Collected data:
Start of Block

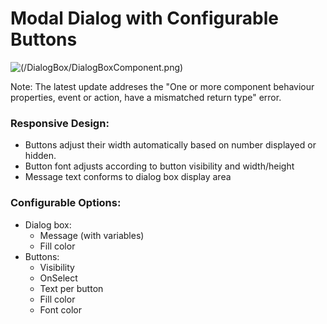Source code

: 
# Modal Dialog with Configurable Buttons
![(/DialogBox/DialogBoxComponent.png)](DialogBox/DialogBoxComponent.png)

Note: The latest update addreses the "One or more component behaviour properties, event or action, have a mismatched return type" error.

### Responsive Design:
- Buttons adjust their width automatically based on number displayed or hidden.
- Button font adjusts according to button visibility and width/height
- Message text conforms to dialog box display area
### Configurable Options:
- Dialog box:
  - Message (with variables)
  - Fill color
- Buttons:
  - Visibility
  - OnSelect
  - Text per button
  - Fill color
  - Font color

End of Block

• **THE TASK**
Write out again, exactly, the line containing "- Message (with variables)" and every later line of the records. Omit the rest.

• **RESULT OF THIS TASK**
  - Message (with variables)
  - Fill color
- Buttons:
  - Visibility
  - OnSelect
  - Text per button
  - Fill color
  - Font color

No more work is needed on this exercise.